What is the problem? Using ACLs to segment your traffic in a data center is painful. For many reasons. You write it in a language that is great for networkers, but you need to get the info for writing that piece from application guys. You write policy on devices that can do L3/L4 policy. But they have been built to really handle L2 traffic. You make one mistake in that policy and your switch, router or firewall will explode (not literally), but it might open up your datacenter to traffic that you never wanted to allow.
Another obvious fact the article mentions is responsibility. Yes, who on earth is responsible for rules between workloads, between applications? The author states that he never started a job, where the application team owned the firewall rules for the application, and i have never seen it in organisations big or small either. There is a huge disconnect between the application teams, the network teams and security teams. Not only on how to write the policy for this application (Application team: please open anything so this works, Security team: please close almost anything so it's secure, Network team: not going to happen on our infrastructure, it coud break). There is no common knowledge on connections, of course there is no real-time Application Dependency Map showing you all the traffic building a common understanding between the three teams.
The third problem the author states is well known too: Firewall/ACLs grow. Daily. Weekly, Monthly, Yearly. After three years they outgrow the TCAM space or are unreadable (doesn't really take that long). The firewall vendor says you should buy a bigger firewall. Nobody will ever delete a rule, because it's not clear what the impact would be. If it's not a pure allow-list approach, order will matter and no sane person will ever touch rule order again. Ever. You do a change, and the ruleset can break. Angry people will call you. You could be fired.

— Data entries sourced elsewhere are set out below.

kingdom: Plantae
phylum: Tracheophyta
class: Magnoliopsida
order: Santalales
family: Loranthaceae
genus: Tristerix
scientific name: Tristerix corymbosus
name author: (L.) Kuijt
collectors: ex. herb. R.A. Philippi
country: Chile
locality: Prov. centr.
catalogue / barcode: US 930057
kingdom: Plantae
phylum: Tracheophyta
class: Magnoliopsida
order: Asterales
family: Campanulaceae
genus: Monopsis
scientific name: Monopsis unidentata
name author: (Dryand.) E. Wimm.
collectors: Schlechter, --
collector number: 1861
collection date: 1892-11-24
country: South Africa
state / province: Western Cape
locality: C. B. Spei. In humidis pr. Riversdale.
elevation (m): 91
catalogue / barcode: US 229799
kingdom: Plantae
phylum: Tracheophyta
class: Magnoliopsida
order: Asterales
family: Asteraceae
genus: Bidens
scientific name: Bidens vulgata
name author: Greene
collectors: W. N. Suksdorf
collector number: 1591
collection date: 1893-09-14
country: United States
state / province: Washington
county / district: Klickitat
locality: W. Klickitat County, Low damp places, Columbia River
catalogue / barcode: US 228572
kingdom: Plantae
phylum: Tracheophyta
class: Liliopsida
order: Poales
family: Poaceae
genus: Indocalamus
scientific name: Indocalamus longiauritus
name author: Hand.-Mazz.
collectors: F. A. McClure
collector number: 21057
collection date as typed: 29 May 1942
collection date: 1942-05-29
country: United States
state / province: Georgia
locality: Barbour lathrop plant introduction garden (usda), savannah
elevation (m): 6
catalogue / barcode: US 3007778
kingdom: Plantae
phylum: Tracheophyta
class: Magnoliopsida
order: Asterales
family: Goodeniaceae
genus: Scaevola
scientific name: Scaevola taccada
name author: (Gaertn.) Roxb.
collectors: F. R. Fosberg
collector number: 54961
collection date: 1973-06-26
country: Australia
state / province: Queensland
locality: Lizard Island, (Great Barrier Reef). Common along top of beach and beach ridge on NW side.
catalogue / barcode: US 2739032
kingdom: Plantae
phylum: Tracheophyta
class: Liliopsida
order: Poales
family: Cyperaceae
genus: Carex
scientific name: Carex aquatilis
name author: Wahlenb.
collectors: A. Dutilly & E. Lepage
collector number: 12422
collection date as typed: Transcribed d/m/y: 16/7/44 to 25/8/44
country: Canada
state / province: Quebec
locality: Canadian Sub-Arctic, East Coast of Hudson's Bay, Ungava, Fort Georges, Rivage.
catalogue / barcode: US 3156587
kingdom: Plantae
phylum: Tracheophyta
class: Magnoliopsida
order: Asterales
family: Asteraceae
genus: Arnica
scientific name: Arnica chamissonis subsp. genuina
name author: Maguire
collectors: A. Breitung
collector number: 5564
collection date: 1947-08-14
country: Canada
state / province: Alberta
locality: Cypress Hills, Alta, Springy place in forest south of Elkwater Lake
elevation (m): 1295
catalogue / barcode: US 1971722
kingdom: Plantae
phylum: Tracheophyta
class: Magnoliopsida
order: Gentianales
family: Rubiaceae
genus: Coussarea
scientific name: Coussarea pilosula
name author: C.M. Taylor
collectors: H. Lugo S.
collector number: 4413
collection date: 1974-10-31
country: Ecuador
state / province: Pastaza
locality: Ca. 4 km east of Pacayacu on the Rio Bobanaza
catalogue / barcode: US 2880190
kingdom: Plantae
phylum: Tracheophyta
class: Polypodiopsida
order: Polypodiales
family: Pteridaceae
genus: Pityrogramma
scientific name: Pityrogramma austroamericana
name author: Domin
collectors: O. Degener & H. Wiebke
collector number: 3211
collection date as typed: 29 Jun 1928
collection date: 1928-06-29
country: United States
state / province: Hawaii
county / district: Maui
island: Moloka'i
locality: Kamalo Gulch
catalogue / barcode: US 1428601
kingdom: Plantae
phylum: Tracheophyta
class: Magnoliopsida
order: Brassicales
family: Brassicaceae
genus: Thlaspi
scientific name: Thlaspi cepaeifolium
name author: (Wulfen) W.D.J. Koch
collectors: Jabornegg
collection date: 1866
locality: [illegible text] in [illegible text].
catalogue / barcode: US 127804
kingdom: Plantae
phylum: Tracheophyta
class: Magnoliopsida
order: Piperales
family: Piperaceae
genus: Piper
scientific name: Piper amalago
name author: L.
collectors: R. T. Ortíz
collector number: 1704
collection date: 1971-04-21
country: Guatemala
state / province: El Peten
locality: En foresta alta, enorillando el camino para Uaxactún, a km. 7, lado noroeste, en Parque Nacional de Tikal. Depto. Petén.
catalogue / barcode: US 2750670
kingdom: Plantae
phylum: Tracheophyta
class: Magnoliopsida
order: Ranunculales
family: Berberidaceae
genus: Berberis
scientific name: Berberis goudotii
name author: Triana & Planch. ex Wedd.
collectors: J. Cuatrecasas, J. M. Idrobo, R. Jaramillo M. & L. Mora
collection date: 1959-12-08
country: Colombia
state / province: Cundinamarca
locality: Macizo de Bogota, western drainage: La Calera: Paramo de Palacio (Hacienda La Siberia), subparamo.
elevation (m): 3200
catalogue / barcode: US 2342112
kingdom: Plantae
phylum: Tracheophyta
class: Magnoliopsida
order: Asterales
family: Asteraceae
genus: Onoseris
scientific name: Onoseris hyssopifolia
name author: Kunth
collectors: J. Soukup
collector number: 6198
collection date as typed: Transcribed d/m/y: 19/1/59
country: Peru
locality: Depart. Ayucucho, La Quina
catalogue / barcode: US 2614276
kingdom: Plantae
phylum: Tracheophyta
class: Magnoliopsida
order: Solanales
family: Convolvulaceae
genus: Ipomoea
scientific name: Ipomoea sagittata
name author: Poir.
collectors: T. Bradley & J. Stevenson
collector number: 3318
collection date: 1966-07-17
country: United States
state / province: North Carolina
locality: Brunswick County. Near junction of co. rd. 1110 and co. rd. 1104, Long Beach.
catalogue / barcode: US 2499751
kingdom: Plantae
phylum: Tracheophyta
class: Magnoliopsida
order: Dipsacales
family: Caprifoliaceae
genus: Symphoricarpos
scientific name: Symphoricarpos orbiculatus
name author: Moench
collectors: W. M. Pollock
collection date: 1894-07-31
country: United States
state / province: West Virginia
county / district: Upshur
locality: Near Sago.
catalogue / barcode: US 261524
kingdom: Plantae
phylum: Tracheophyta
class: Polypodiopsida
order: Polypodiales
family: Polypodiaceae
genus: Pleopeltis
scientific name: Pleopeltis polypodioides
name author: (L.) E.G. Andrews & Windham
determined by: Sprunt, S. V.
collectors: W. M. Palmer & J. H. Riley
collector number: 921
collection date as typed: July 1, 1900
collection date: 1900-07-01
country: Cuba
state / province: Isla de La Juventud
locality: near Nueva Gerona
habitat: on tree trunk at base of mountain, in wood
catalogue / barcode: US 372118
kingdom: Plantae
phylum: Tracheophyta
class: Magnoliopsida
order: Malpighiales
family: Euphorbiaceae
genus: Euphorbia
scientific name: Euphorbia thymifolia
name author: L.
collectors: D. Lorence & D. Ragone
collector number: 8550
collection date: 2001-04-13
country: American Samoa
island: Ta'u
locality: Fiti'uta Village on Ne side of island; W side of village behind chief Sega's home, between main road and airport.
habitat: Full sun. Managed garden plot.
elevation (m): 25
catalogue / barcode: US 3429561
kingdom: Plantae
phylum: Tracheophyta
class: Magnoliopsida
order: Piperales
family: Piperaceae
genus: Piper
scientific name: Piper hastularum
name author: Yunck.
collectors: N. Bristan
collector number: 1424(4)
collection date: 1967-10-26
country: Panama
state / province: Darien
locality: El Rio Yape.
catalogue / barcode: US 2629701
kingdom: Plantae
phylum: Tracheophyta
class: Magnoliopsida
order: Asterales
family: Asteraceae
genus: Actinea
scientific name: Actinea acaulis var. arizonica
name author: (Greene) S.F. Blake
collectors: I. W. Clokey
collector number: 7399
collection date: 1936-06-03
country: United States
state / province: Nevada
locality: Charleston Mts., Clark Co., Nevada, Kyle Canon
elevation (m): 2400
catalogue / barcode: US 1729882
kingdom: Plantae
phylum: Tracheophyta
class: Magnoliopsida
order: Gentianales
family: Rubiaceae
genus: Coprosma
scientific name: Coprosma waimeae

For a firewall or ACL change. What do you do, you have a family or a house to pay off: You avoid any risk.
I couldn't agree more and the author gives some great advice to people maintaining ACLs and firewall policy, like naming things, creating groups, having a naming and labelling structure.
He also suggests to get the application owners on board, to outsource policy to them, because they know (or are supposed to know) their applications.
Deny by default, permit by exception. Call it zero trust, or just call it allow-list or call it "this will make my life easier in the long term". Don't go for deny-lists. Ever.
What that thing DOES is pretty clear. You can issue concise commands and get direct information about the operation of that device. Add policy enforcement to the mix and whoa there Bessy, you done fucked up. Firewall configurations within the data center can (and will) quickly grow to hundreds of thousands of lines.